• [Records supplied]:
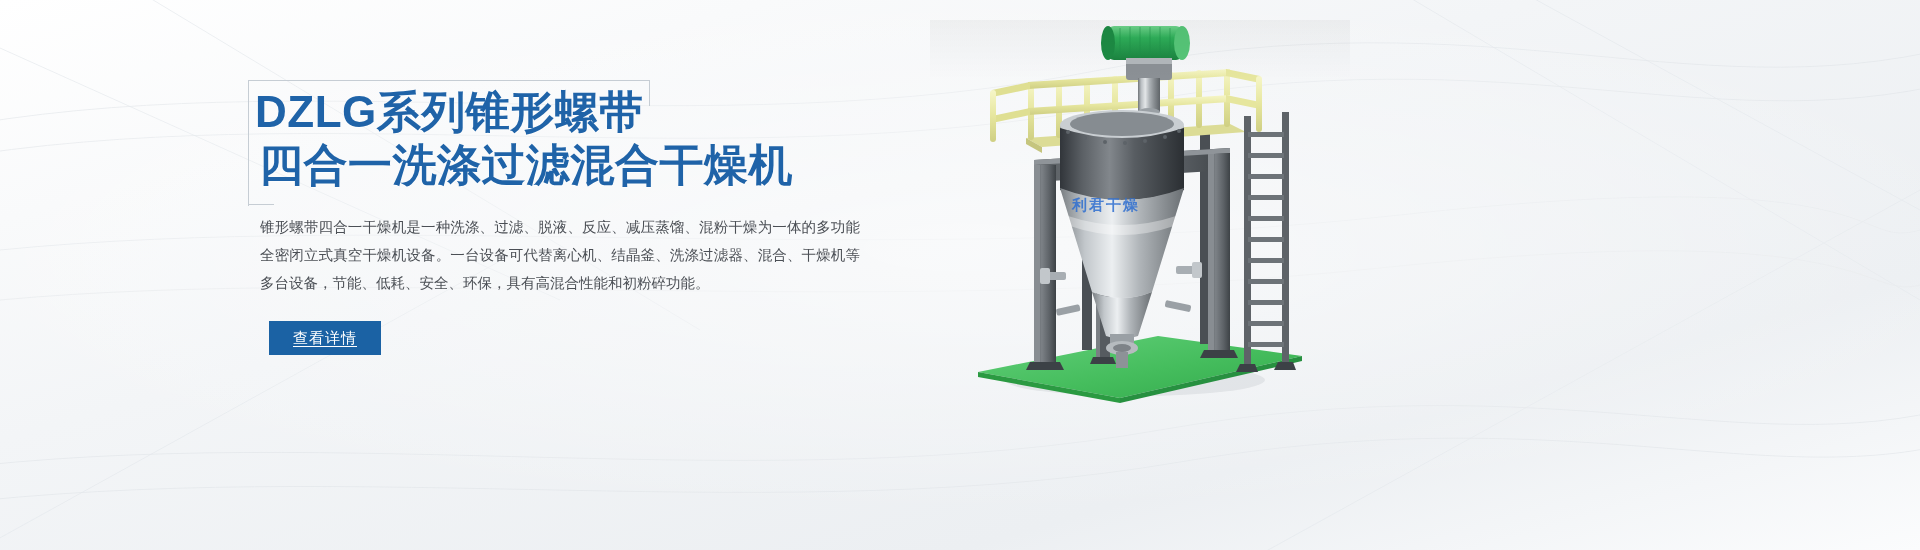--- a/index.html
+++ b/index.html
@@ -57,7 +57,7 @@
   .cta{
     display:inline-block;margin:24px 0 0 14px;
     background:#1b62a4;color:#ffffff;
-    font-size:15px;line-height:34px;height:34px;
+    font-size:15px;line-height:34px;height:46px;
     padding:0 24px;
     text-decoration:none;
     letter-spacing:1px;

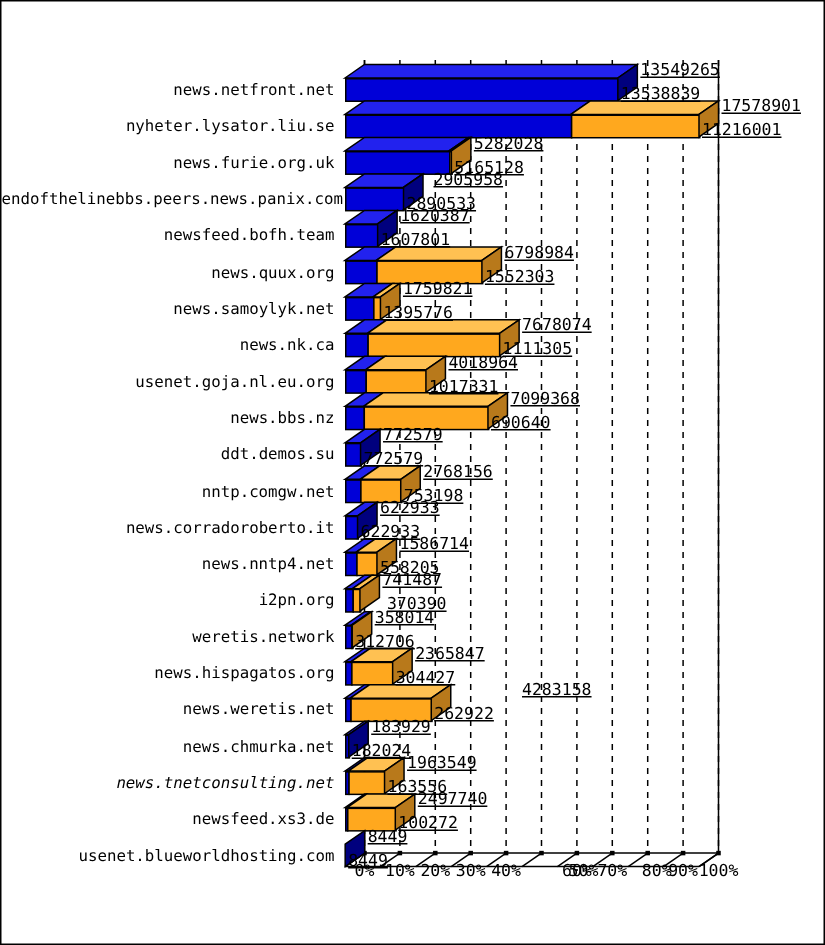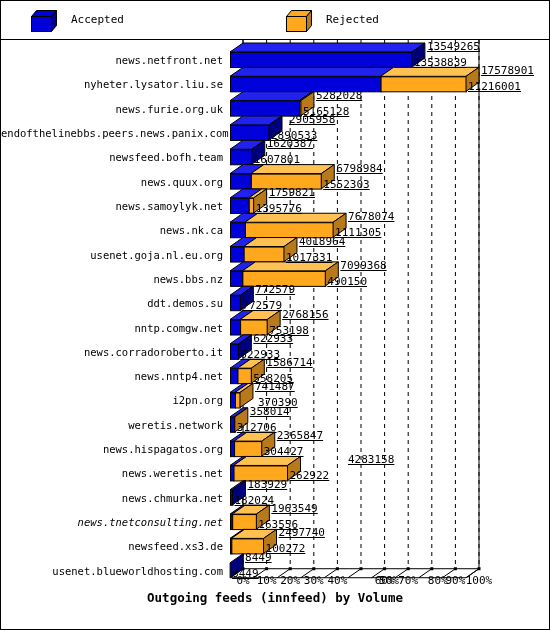--- a/index.html
+++ b/index.html
@@ -30,28 +30,6 @@
 
 <div class="frame">
 
-  <div class="legend">
-    <div class="legend-entry accepted">
-      <span class="swatch">
-        <svg width="28" height="28" viewBox="0 0 28 28">
-          <polygon points="0.5,7.5 5.5,1.5 25.5,1.5 20.5,7.5" fill="#0000D8" stroke="#000" stroke-width="1"></polygon>
-          <polygon points="20.5,7.5 25.5,1.5 25.5,16.5 20.5,22.5" fill="#00008B" stroke="#000" stroke-width="1"></polygon>
-          <rect x="0.5" y="7.5" width="20" height="15" fill="#0000D8" stroke="#000" stroke-width="1"></rect>
-        </svg>
-      </span>
-      <span class="legend-label">Accepted</span>
-    </div>
-    <div class="legend-entry rejected">
-      <span class="swatch">
-        <svg width="28" height="28" viewBox="0 0 28 28">
-          <polygon points="0.5,7.5 5.5,1.5 25.5,1.5 20.5,7.5" fill="#FFA81E" stroke="#000" stroke-width="1"></polygon>
-          <polygon points="20.5,7.5 25.5,1.5 25.5,16.5 20.5,22.5" fill="#B8791B" stroke="#000" stroke-width="1"></polygon>
-          <rect x="0.5" y="7.5" width="20" height="15" fill="#FFA81E" stroke="#000" stroke-width="1"></rect>
-        </svg>
-      </span>
-      <span class="legend-label">Rejected</span>
-    </div>
-  </div>
 
   <div class="plot">
     <svg class="axis-svg" id="plot-svg" width="548" height="589">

• [What to do]: Scan the lines above for "plot", then copy every one that has it.

• [Answer area]:
   <div class="plot">
     <svg class="axis-svg" id="plot-svg" width="548" height="589">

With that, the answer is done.